Our system pipeline is divided into two parts. One is building the 3D model and the database, and the other is updating the database.
Build 3D Model and Database
Given the argoverse images and associated GPS, we can build a 3D point cloud model with SfM system. The traffic sign detection network is used to detect the bounding boxes of traffic signs in the images. In addition, because we have accurate camera poses from Argoverse HD map, integrating 3D model, camera poses and traffic sign bounding boxes, we can localize traffic signs in the HD map.
Given the new images which may come from mobile devices or public transportation vehicles, again we use the traffic sign detection network to detect the traffic signs in the images. To localize the new cameras, we solve a PnP problem with the pre-built 3D model. After comparing the location of newly detected traffic signs and the ones stored in the database, we update the traffic sign database accordingly.
Traffic Sign Detection
We currently focus on traffic sign detection and the following figure shows the trained model tested on the argoverse dataset image. We plan to extend the detection module to a more general detector next semester.

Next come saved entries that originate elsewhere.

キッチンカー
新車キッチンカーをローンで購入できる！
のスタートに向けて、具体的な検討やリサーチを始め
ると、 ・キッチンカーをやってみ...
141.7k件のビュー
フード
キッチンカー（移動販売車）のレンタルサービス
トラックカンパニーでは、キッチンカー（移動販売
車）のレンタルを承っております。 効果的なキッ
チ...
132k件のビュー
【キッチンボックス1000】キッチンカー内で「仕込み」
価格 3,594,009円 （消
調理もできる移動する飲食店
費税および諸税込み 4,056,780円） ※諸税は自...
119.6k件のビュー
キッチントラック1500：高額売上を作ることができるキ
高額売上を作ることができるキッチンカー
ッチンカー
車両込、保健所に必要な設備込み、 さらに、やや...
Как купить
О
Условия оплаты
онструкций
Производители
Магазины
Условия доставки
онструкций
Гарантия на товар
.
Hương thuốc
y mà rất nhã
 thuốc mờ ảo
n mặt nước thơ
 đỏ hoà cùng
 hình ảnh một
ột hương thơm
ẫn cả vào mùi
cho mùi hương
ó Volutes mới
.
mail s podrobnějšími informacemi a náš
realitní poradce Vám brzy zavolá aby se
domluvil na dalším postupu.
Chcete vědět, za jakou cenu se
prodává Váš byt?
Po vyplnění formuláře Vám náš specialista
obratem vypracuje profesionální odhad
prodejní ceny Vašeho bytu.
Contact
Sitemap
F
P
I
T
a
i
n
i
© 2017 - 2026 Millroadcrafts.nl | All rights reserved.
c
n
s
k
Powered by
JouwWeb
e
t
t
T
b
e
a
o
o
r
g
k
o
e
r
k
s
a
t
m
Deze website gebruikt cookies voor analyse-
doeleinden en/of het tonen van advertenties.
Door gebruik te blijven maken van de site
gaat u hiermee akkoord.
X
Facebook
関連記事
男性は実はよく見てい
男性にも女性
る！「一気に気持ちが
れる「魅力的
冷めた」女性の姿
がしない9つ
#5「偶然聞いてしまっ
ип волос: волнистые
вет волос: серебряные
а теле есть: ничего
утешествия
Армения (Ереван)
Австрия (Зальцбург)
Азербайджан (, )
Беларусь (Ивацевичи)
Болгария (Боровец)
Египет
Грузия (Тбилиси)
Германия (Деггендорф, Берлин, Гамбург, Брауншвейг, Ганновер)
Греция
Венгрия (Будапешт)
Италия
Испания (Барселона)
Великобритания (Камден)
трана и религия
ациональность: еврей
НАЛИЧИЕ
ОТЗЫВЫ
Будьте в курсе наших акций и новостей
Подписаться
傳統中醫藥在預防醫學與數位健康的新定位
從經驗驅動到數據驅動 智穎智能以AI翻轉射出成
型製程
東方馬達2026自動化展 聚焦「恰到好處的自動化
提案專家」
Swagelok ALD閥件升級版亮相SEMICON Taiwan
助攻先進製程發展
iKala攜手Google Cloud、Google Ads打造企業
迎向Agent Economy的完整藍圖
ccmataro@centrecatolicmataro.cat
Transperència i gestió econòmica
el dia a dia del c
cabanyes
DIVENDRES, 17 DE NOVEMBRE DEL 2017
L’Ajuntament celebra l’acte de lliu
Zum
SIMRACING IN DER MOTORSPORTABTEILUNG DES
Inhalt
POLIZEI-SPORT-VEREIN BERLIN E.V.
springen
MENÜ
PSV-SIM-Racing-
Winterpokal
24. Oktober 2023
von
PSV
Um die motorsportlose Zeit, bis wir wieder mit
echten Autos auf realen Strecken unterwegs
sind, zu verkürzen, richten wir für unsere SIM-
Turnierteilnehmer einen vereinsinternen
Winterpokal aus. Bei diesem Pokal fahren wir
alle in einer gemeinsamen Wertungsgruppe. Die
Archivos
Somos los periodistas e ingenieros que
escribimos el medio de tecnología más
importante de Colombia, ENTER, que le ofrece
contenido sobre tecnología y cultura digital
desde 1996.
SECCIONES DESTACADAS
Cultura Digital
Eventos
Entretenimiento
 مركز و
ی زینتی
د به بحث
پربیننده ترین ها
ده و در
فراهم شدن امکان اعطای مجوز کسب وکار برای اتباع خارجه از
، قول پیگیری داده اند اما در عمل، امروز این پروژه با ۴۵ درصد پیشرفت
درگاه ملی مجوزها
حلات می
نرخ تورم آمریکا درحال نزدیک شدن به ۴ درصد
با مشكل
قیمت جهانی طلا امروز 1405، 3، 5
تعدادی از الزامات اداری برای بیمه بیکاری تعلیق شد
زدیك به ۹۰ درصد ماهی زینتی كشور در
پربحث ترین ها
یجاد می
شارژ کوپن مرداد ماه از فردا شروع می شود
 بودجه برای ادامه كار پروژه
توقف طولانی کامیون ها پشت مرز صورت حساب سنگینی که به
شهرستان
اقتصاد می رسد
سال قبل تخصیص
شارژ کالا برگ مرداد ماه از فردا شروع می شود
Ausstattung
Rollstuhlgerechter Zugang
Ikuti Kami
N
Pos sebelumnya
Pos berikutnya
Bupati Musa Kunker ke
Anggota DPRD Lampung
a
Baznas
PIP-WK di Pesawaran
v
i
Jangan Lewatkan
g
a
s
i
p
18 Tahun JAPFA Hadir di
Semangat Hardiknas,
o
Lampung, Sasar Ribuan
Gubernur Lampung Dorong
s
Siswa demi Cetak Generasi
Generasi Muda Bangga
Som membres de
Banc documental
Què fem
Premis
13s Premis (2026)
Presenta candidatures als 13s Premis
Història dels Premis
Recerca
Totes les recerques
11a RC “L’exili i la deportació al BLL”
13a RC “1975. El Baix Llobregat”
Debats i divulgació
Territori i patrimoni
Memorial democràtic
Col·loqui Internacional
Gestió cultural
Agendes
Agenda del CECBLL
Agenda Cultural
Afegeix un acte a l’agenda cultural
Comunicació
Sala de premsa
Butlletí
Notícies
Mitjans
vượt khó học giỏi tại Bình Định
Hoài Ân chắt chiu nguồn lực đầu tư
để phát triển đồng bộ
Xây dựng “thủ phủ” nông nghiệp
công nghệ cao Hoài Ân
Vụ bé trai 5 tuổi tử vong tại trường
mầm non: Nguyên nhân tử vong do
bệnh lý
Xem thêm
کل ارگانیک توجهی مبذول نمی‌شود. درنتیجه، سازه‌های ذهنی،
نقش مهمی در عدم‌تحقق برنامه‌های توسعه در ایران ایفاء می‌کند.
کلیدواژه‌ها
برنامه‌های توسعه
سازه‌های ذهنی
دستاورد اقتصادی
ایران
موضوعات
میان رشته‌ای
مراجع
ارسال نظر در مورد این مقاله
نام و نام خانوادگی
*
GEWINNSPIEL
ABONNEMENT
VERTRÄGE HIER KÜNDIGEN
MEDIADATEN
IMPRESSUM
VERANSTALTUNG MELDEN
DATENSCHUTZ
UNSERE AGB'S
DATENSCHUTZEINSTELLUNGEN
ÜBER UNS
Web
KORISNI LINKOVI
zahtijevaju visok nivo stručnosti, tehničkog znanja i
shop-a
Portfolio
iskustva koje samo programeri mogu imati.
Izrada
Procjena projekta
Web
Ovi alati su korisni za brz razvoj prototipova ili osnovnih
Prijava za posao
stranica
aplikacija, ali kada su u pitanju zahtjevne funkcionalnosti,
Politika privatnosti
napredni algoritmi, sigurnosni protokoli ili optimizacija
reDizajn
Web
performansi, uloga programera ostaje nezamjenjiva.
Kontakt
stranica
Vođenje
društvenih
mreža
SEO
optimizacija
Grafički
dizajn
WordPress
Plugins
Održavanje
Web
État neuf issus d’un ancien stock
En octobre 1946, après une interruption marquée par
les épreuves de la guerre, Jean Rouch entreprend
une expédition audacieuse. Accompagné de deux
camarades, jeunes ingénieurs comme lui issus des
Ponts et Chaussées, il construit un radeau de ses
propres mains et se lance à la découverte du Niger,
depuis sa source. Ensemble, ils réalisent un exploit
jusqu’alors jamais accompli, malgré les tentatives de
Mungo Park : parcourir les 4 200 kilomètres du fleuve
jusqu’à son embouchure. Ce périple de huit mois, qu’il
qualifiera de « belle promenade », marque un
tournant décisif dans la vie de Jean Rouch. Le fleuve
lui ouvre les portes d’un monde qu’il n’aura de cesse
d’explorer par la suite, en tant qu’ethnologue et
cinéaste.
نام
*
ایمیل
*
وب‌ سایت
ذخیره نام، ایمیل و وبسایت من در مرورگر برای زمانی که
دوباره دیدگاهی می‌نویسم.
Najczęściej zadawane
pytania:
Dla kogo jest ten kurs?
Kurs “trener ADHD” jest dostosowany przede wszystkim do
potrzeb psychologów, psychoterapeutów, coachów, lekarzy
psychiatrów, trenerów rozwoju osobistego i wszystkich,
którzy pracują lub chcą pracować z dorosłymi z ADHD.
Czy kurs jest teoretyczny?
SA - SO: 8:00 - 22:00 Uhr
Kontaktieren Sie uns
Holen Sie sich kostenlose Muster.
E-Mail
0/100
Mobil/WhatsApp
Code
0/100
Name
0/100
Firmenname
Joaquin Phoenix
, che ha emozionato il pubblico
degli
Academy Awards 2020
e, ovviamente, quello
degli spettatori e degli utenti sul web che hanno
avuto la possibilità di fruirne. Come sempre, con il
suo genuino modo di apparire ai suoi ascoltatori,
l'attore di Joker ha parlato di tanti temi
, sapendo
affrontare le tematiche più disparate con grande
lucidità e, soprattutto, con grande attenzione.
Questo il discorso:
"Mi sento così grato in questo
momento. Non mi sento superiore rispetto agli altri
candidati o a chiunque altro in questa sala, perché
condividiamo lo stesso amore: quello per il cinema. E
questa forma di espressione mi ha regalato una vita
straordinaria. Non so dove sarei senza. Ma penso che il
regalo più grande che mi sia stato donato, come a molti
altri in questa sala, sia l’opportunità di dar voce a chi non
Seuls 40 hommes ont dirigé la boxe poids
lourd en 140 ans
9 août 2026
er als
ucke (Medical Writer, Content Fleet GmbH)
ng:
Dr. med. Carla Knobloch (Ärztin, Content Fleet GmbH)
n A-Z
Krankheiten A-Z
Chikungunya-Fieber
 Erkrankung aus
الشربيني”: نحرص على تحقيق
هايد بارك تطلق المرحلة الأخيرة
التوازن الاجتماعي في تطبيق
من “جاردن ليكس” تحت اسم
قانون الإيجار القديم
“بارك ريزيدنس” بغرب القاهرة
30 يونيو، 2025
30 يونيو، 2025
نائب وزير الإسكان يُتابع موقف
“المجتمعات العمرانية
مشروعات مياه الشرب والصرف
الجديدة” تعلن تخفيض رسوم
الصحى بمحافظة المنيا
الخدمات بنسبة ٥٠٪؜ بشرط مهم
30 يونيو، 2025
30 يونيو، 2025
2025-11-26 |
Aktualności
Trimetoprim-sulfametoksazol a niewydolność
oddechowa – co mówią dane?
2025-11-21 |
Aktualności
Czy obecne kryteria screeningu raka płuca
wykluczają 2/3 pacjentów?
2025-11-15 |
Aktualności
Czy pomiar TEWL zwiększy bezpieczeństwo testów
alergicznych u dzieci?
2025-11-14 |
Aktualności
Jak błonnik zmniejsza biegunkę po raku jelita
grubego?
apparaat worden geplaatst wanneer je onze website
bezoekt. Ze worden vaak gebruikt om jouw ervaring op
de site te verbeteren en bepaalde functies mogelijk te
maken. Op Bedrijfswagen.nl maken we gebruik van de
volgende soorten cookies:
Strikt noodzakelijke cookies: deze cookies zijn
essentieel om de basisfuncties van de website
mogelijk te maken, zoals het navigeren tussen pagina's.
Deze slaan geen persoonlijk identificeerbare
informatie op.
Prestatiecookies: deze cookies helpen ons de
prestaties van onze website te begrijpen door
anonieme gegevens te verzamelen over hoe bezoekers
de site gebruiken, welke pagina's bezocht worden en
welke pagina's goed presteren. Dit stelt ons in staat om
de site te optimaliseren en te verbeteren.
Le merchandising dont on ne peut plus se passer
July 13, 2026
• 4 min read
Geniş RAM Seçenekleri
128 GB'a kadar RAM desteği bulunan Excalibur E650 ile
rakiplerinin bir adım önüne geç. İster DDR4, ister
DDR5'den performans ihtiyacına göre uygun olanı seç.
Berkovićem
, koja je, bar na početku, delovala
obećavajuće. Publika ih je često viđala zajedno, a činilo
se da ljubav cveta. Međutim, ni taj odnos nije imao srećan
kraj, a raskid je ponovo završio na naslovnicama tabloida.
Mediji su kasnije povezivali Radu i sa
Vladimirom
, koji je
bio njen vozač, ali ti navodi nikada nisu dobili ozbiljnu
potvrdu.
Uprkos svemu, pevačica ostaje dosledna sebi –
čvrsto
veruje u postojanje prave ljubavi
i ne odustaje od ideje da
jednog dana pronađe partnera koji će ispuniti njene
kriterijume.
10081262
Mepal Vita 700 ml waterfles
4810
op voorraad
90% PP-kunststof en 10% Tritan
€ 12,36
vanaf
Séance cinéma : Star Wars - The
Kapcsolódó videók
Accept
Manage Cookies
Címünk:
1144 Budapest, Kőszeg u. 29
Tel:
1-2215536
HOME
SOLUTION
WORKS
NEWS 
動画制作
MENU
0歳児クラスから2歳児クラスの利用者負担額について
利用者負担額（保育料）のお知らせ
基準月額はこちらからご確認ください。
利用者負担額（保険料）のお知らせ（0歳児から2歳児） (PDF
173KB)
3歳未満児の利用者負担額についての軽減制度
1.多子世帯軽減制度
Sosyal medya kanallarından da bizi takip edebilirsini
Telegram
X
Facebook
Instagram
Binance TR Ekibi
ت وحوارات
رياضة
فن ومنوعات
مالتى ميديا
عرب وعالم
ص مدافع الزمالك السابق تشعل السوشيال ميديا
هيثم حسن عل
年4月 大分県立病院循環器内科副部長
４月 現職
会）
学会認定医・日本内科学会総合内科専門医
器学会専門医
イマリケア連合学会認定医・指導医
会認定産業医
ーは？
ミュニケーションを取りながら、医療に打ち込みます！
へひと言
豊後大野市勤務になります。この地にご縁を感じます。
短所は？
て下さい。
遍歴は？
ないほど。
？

Because there is no traffic sign labels in argoverse HD map, we use Mapillary Traffic Sign Dataset to train the traffic sign detection network. However, the number of interested traffic signs in Mapillary dataset is not enough for our usage, so we build a synthetic traffic sign dataset by arbitrarily pasting random traffic signs on the images. Some example images of the synthetic dataset are as following .
Focal Loss + Small Object Detection
One issue of traffic sign detection is that the interested objects are small. Most of the traffic signs are only 2% in width of the image. Another issue is that, the foreground objects (traffic sign) are sparse in the image. There may be too many background objects compared to the foreground objects during training. To solve these two issues, we adjust the anchor sizes by calculate the statistics of the size of the traffic signs, and adopt focal loss to balance the foreground/background ratio of the training objects. The performance of the final model improve nearly 15% in mAP over our baseline model.
Following we show the per-class mAP of different models
Traffic Sign Localization
We use COLMAP to build 3D models of the street. Below is a visualization. The points are the sparse COLMAP reconstruction of the street, and the red rectangles are estimated camera poses.
Structure from Motion
Below is a visualization of traffic sign localization results. On the left is a video showing the detection bounding boxes, and one the right is a video showing the bounding boxes projected onto the HD map. A new traffic sign is added into our database only if there are no existing traffic signs of the same category in its close adjacency.
Updated traffic sign detection video
Updated traffic sign projection video
Below is the visualization of our GIS database. Here each red line is a Colmap model, and the blue lines are the coverage of the whole HD map. We have built the traffic sign databases for red line regions, and we will expand our coverage to the whole HD map in the future.